En raison de cette polyvalence, les stocks de sang de type O sont souvent épuisés, notamment en cas d’urgence médicale où les médecins doivent agir rapidement sans connaître le groupe sanguin d’un patient.

La conversion des globules rouges en type O universel n’est pas une idée nouvelle. La technique était lancé en 1982lorsque les scientifiques ont découvert une enzyme extraite de café des haricots qui pourraient dépouiller les cellules de type B de leurs sucres de surface.

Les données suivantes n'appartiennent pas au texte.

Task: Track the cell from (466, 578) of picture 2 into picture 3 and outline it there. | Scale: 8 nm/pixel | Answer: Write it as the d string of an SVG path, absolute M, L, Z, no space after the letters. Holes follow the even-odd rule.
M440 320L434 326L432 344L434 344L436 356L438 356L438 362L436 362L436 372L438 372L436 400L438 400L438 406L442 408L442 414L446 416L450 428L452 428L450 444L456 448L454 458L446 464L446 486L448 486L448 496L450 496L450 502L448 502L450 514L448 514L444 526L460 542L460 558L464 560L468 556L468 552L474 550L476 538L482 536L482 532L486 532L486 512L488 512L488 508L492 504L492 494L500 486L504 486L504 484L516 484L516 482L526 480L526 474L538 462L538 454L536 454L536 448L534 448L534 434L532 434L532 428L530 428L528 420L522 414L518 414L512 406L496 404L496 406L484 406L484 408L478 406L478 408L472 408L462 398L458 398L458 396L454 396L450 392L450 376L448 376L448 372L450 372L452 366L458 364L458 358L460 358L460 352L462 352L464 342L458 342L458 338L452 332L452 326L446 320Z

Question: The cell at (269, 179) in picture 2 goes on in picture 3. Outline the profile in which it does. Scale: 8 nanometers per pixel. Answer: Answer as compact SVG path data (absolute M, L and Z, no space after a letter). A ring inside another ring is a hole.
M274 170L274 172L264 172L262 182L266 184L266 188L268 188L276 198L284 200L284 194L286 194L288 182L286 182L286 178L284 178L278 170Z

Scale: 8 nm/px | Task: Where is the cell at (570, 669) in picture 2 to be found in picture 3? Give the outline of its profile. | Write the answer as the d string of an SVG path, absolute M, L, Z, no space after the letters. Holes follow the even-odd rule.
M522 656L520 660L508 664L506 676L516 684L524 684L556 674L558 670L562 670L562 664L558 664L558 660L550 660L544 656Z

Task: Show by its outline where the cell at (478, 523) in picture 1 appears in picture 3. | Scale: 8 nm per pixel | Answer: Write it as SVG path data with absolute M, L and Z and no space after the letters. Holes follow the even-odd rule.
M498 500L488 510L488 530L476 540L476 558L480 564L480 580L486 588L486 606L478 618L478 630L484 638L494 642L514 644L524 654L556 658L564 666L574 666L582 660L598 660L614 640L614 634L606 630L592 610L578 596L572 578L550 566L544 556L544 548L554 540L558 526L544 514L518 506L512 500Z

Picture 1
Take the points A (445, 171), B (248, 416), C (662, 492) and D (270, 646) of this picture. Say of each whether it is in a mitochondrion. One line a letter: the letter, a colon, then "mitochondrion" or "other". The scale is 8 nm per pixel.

Mais cette réaction enzymatique s’est avérée très inefficace, rendant son utilisation à grande échelle peu pratique, et malgré les premières promesses des essais cliniques, des problèmes de sécurité ont été soulevés. Pour des raisons inconnues, le sang des donneurs était parfois encore incompatible avec les receveurs, même si les cellules du donneur étaient dépourvues de presque tous leurs antigènes.

Les scientifiques sont donc retournés à la planche à dessin, découvrir d’autres enzymes dans les collections de bactéries intestinales pas plus tard qu’en 2019.

Ce qui est délicat, c’est qu’il existe désormais, en 2022, plus de 40 systèmes de groupes sanguins au-delà du Système ABO et facteur rhésus la plupart le connaissent.

Même au sein des groupes sanguins A et B, il existe des sous-types, avec des longueurs et des densités variables des molécules signature dépassant des membranes des globules rouges.

« Nous rapportons ici la découverte d’enzymes remarquablement efficaces, non seulement contre les antigènes A et B mais aussi contre leurs extensions », Mathias Jensen et Linn Stenfelt, deux bioingénieurs à l’Université technique du Danemark, écrire dans leur article publié avec leurs collègues suédois.

Sur la base de travaux antérieurs menés par d’autres équipes, les chercheurs ont sélectionné quelques enzymes candidates produites par la bactérie intestinale. Akkermansia muciniphila et traité des globules rouges – provenant de plusieurs donneurs et de divers sous-types A et B – avec eux.

Il est important de noter que pour une utilisation clinique potentielle, les enzymes ont été incubées avec des concentrations élevées de globules rouges, à température ambiante et pendant seulement 30 minutes – améliorant ainsi le traitement plus long et les conditions moins efficaces des candidats précédents.

« Ces conditions douces sans additifs (par exemple, dextrane) ainsi que d’excellentes efficacités enzymatiques sont des paramètres de faisabilité importants dans les applications cliniques », Jensen, Stenfelt et leurs collègues note.

Surtout, les enzymes choisies ont également éliminé les quatre extensions connues des antigènes des groupes A et B des globules rouges, en plus des antigènes A et B canoniques plus courts d’autres sous-types sanguins.

La suppression des extensions longues et sucrées a réduit l’incompatibilité des cellules de type B traitées avec les échantillons de plasma à moins de 9 pour cent et a rendu les réactions moins graves là où elles se produisaient.

Des travaux supplémentaires sont nécessaires pour comprendre pourquoi une petite fraction de globules rouges apparemment sans sucre réagit encore de manière croisée avec les plasmas du groupe O et pour améliorer la conversion des cellules sanguines du groupe A.

Cependant, en trouvant des enzymes capables d’éliminer une plus grande variété d’antigènes A et B, les chercheurs disent que leur étude révèle « un chaînon manquant » dans la production de sang universel destiné à la transfusion et potentiellement d’organes destinés à la transplantation.

En 2022, des chercheurs ont utilisé une stratégie similaire (avec différentes enzymes) pour convertir les poumons donnés du groupe sanguin A au type O universel dans des conditions de laboratoire. Ces nouveaux travaux pourraient améliorer suffisamment ces efforts pour satisfaire aux normes de sécurité requises pour les essais de transplantation humaine.

Les globules rouges cultivés en laboratoire font également l’objet d’essais sur des humains pour vérifier s’ils durent plus longtemps que le sang donné. Si tel est le cas, cela pourrait réduire la demande en réserves de sang et aider également les patients nécessitant des transfusions répétées à éviter les complications.

L’étude a été publiée dans Microbiologie naturelle.